And that got me thinking about "What do I want as a DM?" Sure, we want to keep the momentum of the game going and we want enthusiastic players, but it may be a worthwhile exercise to detail one wants in the experience, so here goes:
- I want a world for weird D&D adventure. Multiple hexmaps full of crazy places, monsters and treasures. Dungeons. City maps. NPCs. Unique monsters. A world that is interesting and "cool" and has some sort of internal logic/faux-realism. I'm not interested in "World Building" at all, my campaign world is a Frankenstein's Monster of a pastiche...and I'm fine with that.
- I want to have occasional EPIC sessions. All-nighters, drinking soda and coffee by the gallon. Twelve-hour grinds.
- I want lots of players. They don't have to show up every game, and I don't really wanting to be DMing for 12 people at once. But I like the idea of a large pool of potential players with whomever show's up forming a party.

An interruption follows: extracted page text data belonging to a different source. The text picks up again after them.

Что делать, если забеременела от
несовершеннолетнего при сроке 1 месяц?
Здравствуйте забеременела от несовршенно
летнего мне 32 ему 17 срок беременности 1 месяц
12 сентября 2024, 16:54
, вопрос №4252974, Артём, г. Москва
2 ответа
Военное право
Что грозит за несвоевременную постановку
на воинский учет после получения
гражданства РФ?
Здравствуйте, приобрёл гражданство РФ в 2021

- I want a system where anyone can drop in a session and play without involving a bunch of explaining and handholding, also involving installing an invisible force field to keep out "problem" players without awkwardness.
What I did learn from this exercise is that although I have traditionally run a "cloistered" group (no guests/no watchers/nobody I don't know/that guy can't come back/etc, basically I'm Larry David), perhaps I should "throw the gates open" and allow the "curiosity tourists"/out-of-town friend of a player's/friend-of-a-friend-of-a-player's /"this guy from work" access to the game? The old-school "Whoever shows up plays" principle.
As much as that appeals to my fantasies of being some master "People's DM," there are a couple of issues:
- The space I game at is small and it is at someone else's residence. Alternate games at a FLGS?
- Problem players. How to handle them with this sort of "semi-open" game?